My trusty laptop (AKA Artemis, The Goddess of Wisdom) also decided to take a Thanksgiving break with a major windows error.  Aaargh.  I took that as a sign from the universe that perhaps I did need to take a rest.  She’s back up and running now, we just can’t find a way to get the wireless mouse and keyboard to work, so I’m having to learn to love that slidy mouse thing for a few days at least.  A minor inconvenience, but it’s hard to blog with it, I’m showing my age I guess and getting irritated with the newer technology (bah, humbug).

So the last few days I’ve gone back to checking my other list, that of ‘self-love’ in order to fill up that empty feeling left by grief.  This is an approach that I still need to be reminded of on a regular basis since I often think I can manage everything alone…this time I left it a little too long and my body decided to tell me (2 days sleeping a lot really helped).  I had a friend from school lend me a book about grieving and finding meaning from it, called Room of Marvels: A Novel
by James Bryant Smith.  This is a really great read for those of us going through tough times with a bereavement, or multiple bereavements.  The author wrote a story based on his life where he has lost his way and faith in a higher power after losing his best friend, mother, and his young daughter all during the same year.  This book offers great perspectives and thoughts on the nature of loss, grieving, love and connectedness with those who have passed on.  The Room of Marvels in the novel is a metaphysical concept whereby a person having passed on can review all the great ways in which they changed another’s experience for the better, or changed another’s life by an act of kindess.

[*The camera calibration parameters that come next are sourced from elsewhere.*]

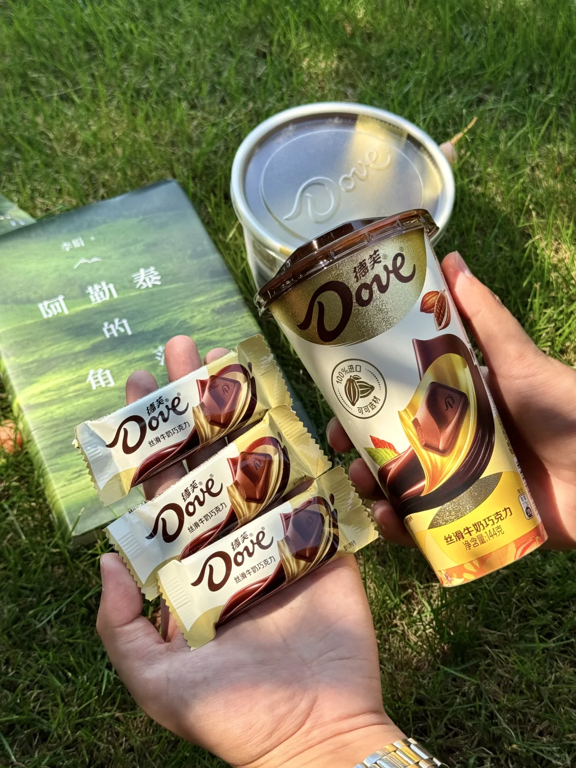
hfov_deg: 30.3
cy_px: 384
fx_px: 1065
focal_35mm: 48
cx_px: 288
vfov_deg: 39.7
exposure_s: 1/1133
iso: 80
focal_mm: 6.76
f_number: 1.78
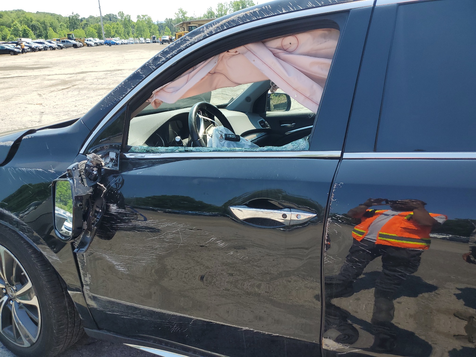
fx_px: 358
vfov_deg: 53.1
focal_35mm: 26
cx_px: 238
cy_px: 178
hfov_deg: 67.3
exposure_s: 1/1250
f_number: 1.5
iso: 50
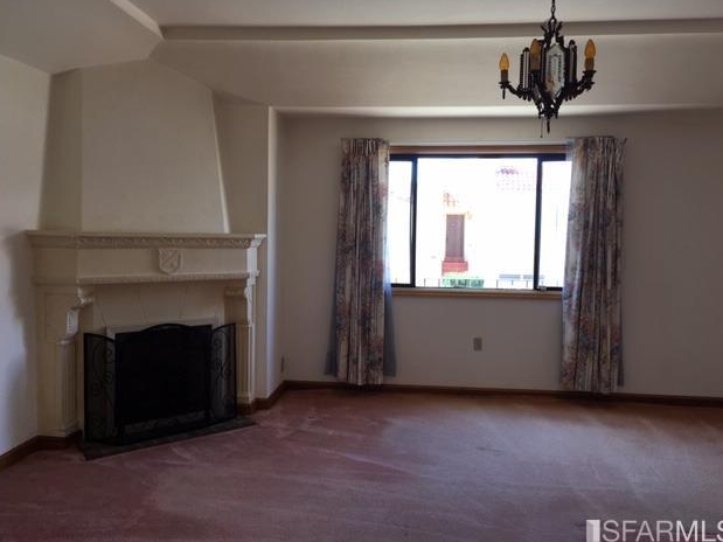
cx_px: 364
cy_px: 269
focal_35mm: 30
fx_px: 626
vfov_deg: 46.8
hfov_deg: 60.0
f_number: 2.2
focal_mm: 4.15
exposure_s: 1/60
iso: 32
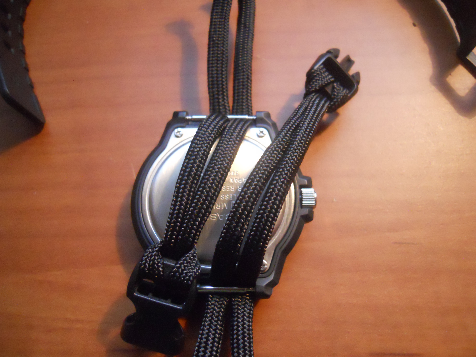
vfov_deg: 49.7
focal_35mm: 28
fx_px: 385
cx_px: 238
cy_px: 178
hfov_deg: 63.4
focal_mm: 5
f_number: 2.7
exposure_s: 1/60
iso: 800
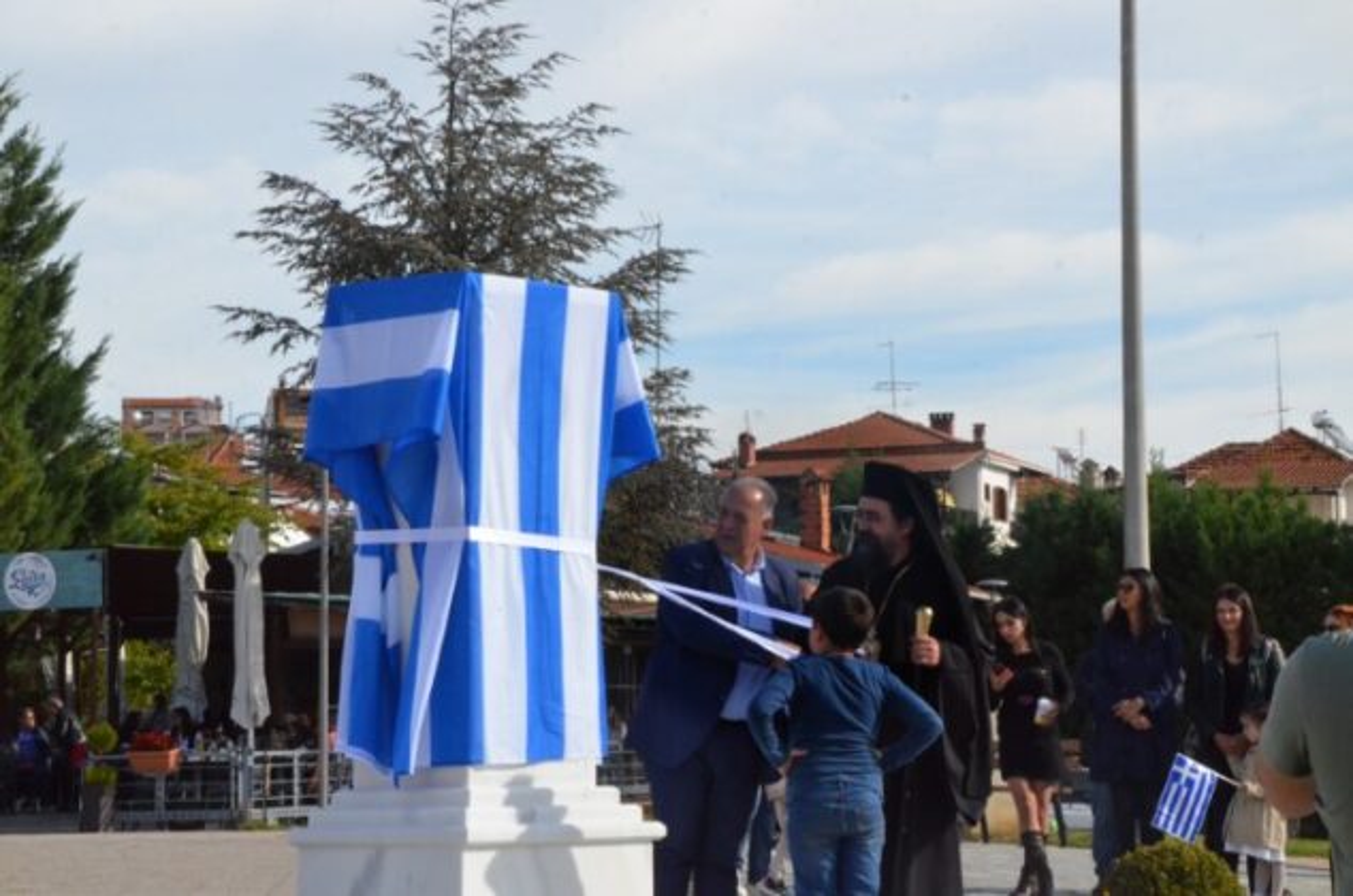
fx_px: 3488
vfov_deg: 14.6
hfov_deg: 22.0
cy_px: 448
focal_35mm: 93
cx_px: 676
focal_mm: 62
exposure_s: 1/1250
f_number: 18
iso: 3200
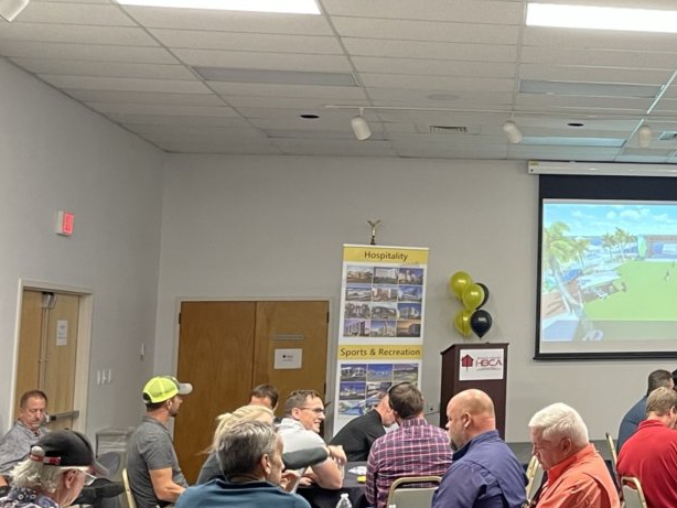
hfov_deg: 27.0
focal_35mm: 65
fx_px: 1272
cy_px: 170
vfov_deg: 22.5
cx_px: 772
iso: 160
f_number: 1.6
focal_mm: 4.2
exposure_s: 1/60
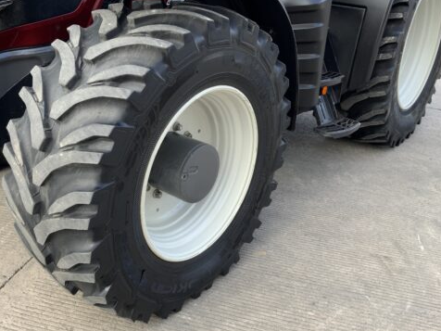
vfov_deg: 36.8
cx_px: 177
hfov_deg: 47.6
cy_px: 160
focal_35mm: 39
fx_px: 497
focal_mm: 3
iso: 20
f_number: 1.8
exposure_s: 1/122
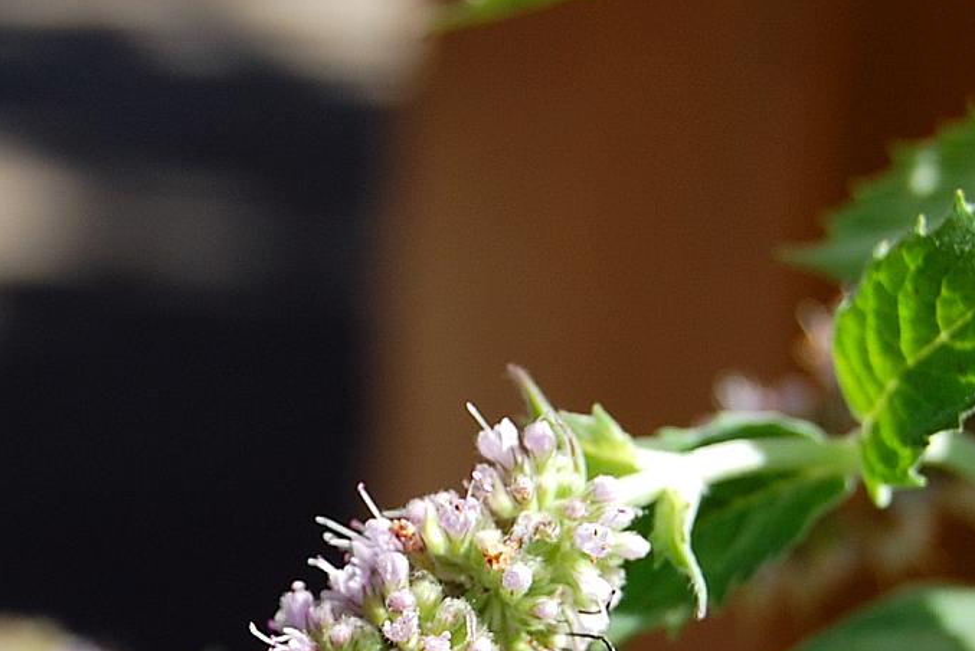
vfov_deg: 11.0
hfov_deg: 16.4
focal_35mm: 125
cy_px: 526
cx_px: 489
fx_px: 3380
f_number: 8
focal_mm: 55
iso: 200
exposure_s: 1/250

I really found this concept comforting.  In the Room of Marvels an entire wall is given over to pictures, which are in fact short video reviews of ways in which the person has changed other’s lives.  The entire mosaic of picture frames makes up the person’s face (in this case, the author’s).  So I spent some time working with this concept and thought through those occasions where my mother or my friend might have wanted to add a video excerpt to my Room Of Marvels – for when I get there! – and what they might have said.  A very comforting concept and a great way to honor their memories and our times together.

I also went online and ordered a bottle of ‘Grief’, or #7 Lung, from Dr Theresa Dale’s NERs (Neuro-Emotional Remedies).  (Click on the link and then choose Products to take a look).  A friend recommended these remedies to me a long time ago, and I regularly use them.  They combine homeopathic remedies with the Chinese Meridian Theory, resulting in an approach which helps clear and cleanse heavy emotional issues from the body using the appropriate meridian location for the issue at hand, in this case, the lung meridian.  Interesting that the lungs are considered to be connected with grief using this methodology.  We use this part of the body a lot to express crying and sadness so at a body level it really makes sense to me.

I chose some quotations for my mum’s eulogy during her funeral, and one of my favorites is from another all-time comforting book, The Prophet by Khalil Gibran, a Lebanese poet who lived in the US.  If you haven’t ever read this book, it’s a compendium of questions asked to a prophet by townsfolk, whilst he is waiting for a ship so that he can leave and go elsewhere.  All manner of questions are asked, including those related to death and dying.  The quote used during my mother’s eulogy was

The deeper that sorrow carves into the vessel, the more joy you can contain.

I have always found this quote full of meaning.  Bereavement must surely be one of the deepest sorrows in life, yet I am always comforted by the thought that ultimately there will be more joy left behind.  Perhaps that’s all that I can hope for during this holiday season, at least for now.  Looking back I spent time over Thanksgiving carving that vessel a little deeper, and for now, perhaps that was the right thing to do.